If we assume that one of Franklin's ships was crushed not far from the original abandonment, the debris from this wreck could then go in either direction. Material embedded in the ice would have tended south, while material caught in the current way well have scattered to the north. Only a heavy object -- such as the ship's modified railway engine -- would be likely to plummet to the bottom at the site of the sinking. Yet whether one ship was crushed at this point is debatable; there are clear accounts by Inuit eyewitnesses to the sinking of one ship, and as David Woodman points out, this must have happened later, and further south than the abandonment, as the Inuit almost never visited the northwest quadrant of King William Island -- a fact corroborated by the clear evidence that the large cache of materials near Victory Point was not disturbed by Inuit until after they heard about it from white men. The crushing of one ship, then, may well have occurred much further south, and indeed the RGS Islands are a likely site, as the ice floes here, compressed by the narrowing channels, are turned into a jumbled, upended mouthful of teeth that could easily masticate any matter sent through them.
We do, as it happens, have some material evidence of where debris might end up -- when Dr. John Rae was on Victoria Island, he discovered several large pieces of wood, parts of which were painted a distinctive yellow color used by the Royal Navy, which he only belatedly realized must have come from the "Erebus" or "Terror." Such a find, if it came from a crushed ship, strongly suggests that the vessel was nearer the Victoria than the King William shore, as otherwise the surface ice would not have brought it within Rae's sight.

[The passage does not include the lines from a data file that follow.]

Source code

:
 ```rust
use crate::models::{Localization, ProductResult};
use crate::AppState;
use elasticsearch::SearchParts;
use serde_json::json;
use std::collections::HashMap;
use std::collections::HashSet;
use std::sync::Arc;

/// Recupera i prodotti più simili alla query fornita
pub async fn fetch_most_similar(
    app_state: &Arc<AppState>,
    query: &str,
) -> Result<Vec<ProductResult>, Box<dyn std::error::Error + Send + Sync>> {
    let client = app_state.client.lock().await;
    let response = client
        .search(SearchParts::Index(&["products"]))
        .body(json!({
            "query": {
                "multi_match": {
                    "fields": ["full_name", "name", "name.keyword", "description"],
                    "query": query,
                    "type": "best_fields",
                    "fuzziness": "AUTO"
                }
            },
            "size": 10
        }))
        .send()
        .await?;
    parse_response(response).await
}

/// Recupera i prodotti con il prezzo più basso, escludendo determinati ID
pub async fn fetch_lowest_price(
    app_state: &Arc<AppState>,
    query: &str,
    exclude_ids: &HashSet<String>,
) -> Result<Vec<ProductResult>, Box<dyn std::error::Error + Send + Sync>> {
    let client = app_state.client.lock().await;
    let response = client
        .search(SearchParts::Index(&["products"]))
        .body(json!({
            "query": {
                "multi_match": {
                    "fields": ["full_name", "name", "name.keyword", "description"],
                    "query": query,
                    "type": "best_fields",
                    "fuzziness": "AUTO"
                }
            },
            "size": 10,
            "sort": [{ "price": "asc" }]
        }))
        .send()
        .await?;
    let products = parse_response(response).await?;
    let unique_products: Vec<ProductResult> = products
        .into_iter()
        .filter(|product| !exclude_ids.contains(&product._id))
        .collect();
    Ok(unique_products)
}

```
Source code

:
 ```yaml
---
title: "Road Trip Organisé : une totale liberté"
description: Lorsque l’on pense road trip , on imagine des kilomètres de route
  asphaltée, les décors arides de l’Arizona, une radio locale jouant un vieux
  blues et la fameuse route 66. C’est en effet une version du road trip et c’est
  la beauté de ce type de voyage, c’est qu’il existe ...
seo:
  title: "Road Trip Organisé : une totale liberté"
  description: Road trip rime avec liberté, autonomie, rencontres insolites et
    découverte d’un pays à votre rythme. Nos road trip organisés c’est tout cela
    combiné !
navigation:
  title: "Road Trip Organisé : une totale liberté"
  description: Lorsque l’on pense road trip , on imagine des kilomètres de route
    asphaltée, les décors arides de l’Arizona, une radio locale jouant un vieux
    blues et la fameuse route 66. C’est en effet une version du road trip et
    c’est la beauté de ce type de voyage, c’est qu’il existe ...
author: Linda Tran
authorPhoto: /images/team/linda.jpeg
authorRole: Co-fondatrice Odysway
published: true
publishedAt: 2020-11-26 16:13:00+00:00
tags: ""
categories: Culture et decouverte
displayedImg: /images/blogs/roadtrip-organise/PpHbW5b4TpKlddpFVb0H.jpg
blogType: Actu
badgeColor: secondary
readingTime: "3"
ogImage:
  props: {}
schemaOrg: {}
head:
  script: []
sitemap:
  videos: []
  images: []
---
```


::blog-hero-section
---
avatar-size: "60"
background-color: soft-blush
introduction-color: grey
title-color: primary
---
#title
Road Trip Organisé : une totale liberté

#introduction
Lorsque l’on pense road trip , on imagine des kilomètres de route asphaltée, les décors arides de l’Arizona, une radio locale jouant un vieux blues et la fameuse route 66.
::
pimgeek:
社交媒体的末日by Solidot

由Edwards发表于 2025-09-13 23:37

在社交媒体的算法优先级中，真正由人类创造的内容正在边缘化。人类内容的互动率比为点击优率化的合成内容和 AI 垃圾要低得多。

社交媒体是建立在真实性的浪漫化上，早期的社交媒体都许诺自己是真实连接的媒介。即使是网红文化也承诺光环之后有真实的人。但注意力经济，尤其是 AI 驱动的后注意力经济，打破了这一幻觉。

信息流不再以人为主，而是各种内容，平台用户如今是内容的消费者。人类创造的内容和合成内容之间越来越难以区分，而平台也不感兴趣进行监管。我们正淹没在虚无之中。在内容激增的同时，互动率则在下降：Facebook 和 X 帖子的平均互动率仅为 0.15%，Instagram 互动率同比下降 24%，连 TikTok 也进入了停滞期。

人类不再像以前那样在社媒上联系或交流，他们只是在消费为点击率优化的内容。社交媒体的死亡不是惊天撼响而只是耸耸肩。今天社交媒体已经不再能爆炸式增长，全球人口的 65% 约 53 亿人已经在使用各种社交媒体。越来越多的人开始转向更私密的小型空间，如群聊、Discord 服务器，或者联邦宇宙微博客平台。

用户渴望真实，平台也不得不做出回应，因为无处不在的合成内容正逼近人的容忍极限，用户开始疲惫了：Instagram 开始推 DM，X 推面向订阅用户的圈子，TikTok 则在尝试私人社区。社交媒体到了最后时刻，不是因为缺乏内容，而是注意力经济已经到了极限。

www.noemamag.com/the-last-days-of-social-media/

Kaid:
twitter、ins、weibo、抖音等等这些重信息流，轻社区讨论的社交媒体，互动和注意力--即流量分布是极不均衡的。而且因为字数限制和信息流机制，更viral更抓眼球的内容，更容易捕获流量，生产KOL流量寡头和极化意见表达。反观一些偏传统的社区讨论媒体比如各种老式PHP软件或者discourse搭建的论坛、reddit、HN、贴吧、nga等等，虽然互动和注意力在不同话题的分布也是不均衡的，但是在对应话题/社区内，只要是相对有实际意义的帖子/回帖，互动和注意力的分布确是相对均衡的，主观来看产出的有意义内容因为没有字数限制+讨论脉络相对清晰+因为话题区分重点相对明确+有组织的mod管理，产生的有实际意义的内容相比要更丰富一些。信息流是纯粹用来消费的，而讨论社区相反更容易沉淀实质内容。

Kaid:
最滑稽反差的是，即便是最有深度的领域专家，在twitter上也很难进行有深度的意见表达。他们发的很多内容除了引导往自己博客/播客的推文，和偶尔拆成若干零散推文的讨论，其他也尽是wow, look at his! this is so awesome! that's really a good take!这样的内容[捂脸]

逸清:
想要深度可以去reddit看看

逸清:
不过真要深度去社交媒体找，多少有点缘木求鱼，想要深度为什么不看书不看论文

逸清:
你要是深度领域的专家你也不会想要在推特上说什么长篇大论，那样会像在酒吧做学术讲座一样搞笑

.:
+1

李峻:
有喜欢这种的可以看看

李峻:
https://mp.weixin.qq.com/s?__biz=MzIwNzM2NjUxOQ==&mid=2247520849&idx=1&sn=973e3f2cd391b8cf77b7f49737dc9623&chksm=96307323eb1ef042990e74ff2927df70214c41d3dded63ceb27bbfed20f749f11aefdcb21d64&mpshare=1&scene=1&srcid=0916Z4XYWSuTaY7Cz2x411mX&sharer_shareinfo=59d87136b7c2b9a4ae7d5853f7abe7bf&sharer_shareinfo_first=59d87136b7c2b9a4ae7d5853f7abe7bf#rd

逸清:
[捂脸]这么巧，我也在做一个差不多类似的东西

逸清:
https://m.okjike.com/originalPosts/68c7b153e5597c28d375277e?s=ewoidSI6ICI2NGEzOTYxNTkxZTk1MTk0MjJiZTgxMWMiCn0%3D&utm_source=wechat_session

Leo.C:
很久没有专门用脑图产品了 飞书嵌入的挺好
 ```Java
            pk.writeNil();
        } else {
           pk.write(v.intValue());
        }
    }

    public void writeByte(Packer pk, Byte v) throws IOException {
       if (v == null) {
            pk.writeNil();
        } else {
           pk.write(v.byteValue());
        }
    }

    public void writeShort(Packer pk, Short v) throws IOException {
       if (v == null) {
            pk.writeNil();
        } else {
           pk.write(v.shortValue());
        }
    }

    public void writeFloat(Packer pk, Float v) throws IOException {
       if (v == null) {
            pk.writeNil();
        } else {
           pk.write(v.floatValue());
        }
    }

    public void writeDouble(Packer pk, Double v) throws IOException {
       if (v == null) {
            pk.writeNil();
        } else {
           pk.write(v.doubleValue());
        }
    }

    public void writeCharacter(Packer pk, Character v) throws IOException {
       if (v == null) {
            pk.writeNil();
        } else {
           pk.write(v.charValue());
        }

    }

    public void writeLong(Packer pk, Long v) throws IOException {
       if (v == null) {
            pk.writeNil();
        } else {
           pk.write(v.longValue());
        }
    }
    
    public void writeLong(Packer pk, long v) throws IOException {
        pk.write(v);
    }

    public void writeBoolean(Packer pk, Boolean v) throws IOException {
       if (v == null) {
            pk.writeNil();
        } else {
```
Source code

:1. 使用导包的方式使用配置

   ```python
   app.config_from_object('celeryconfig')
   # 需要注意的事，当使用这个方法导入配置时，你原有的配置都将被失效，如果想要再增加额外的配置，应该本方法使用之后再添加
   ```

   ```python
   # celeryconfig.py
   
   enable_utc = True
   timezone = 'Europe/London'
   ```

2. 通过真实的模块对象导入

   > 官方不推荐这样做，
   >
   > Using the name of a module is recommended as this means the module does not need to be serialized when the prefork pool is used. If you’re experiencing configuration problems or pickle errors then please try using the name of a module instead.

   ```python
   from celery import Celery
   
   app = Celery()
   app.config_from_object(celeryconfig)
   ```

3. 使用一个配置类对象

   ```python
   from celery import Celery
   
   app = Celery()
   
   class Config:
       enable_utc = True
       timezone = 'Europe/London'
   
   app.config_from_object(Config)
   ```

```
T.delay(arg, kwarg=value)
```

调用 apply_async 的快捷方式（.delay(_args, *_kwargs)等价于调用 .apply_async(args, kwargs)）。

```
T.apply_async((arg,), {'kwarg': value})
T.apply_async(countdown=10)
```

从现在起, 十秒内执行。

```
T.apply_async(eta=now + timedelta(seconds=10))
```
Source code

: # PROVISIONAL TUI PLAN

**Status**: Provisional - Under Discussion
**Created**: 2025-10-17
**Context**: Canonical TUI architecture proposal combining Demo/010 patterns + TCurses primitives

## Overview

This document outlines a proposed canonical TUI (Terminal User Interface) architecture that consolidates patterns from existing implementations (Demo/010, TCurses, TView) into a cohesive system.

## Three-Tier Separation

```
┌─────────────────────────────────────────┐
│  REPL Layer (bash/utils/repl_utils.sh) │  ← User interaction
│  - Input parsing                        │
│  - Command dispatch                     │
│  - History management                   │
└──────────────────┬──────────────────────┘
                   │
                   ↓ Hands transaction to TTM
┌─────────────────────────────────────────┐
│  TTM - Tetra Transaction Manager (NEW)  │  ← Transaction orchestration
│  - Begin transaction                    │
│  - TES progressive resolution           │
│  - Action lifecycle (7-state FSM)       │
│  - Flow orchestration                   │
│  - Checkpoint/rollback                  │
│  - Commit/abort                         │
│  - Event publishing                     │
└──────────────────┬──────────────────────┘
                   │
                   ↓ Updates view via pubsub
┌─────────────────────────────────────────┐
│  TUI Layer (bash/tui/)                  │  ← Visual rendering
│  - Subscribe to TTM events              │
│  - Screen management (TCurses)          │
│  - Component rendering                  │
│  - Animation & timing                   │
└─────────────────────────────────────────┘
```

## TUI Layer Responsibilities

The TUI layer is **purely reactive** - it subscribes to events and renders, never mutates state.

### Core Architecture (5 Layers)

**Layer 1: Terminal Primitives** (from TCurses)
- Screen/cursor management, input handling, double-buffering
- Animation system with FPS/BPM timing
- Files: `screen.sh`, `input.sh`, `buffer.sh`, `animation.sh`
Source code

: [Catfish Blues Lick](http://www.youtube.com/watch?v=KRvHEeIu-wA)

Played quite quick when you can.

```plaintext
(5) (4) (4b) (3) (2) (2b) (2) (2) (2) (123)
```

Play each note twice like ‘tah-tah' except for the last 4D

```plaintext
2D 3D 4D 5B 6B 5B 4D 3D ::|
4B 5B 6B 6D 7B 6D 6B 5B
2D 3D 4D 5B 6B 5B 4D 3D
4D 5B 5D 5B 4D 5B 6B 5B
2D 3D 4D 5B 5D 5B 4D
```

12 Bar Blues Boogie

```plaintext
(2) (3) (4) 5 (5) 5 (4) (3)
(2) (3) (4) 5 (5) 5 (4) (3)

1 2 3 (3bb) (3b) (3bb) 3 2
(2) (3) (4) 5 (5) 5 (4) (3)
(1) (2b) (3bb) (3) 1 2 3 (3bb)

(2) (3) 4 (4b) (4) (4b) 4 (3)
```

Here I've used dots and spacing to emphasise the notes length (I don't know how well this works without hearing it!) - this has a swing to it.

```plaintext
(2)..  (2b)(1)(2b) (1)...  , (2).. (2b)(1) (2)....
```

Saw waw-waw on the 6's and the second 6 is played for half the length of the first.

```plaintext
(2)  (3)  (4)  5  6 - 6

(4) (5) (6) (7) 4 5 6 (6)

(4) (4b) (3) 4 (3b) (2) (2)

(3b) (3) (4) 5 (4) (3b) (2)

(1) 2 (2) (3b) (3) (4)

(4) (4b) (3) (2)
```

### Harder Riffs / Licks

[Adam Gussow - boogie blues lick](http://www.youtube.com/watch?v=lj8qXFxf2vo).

One last tale -- and a more terrifying one it is than any of the ship's slow crushing -- is that one or both of Franklin's ships was trapped in an iceberg and carried out to sea. This idea, long championed by my good friend Joe O'Farrell, is based on accounts by passengers on ships far to the east, who saw, or seemed to see, an iceberg pass by in which were embedded two stranded ships. Such a tale might be easily dismissed, were it not for cases such as that of HMS "Resolute," which drifted, unpiloted, along the same general route as this iceberg would have had to take, ending up in the Davis Straits. If indeed this story holds any (frozen) water, then Franklin's ships would be far off in the North Atlantic somewhere -- perhaps even near where the Titanic kept its much later date with an iceberg.
There remain many Inuit tales of a ship, apparently deliberately anchored in relatively shallow water, with a boarding plank lowered and some sweepings or debris from the deck on the ice nearby. These stories are detailed and vivid, and were repeated with nearly all the same details to Schwatka in the 1870's and Rasmussen in the 1920's. It is this ship -- the "Ootjoolik" wreck -- which David Woodman has searched for so patiently, as it is far more likely to be at least partially intact. Outside of the channels of the scouring ice, it may well be in a state of preservation approaching that of the "Breadalbane" near Beechey Island, which vessel was found with its sails still hanging from upright masts.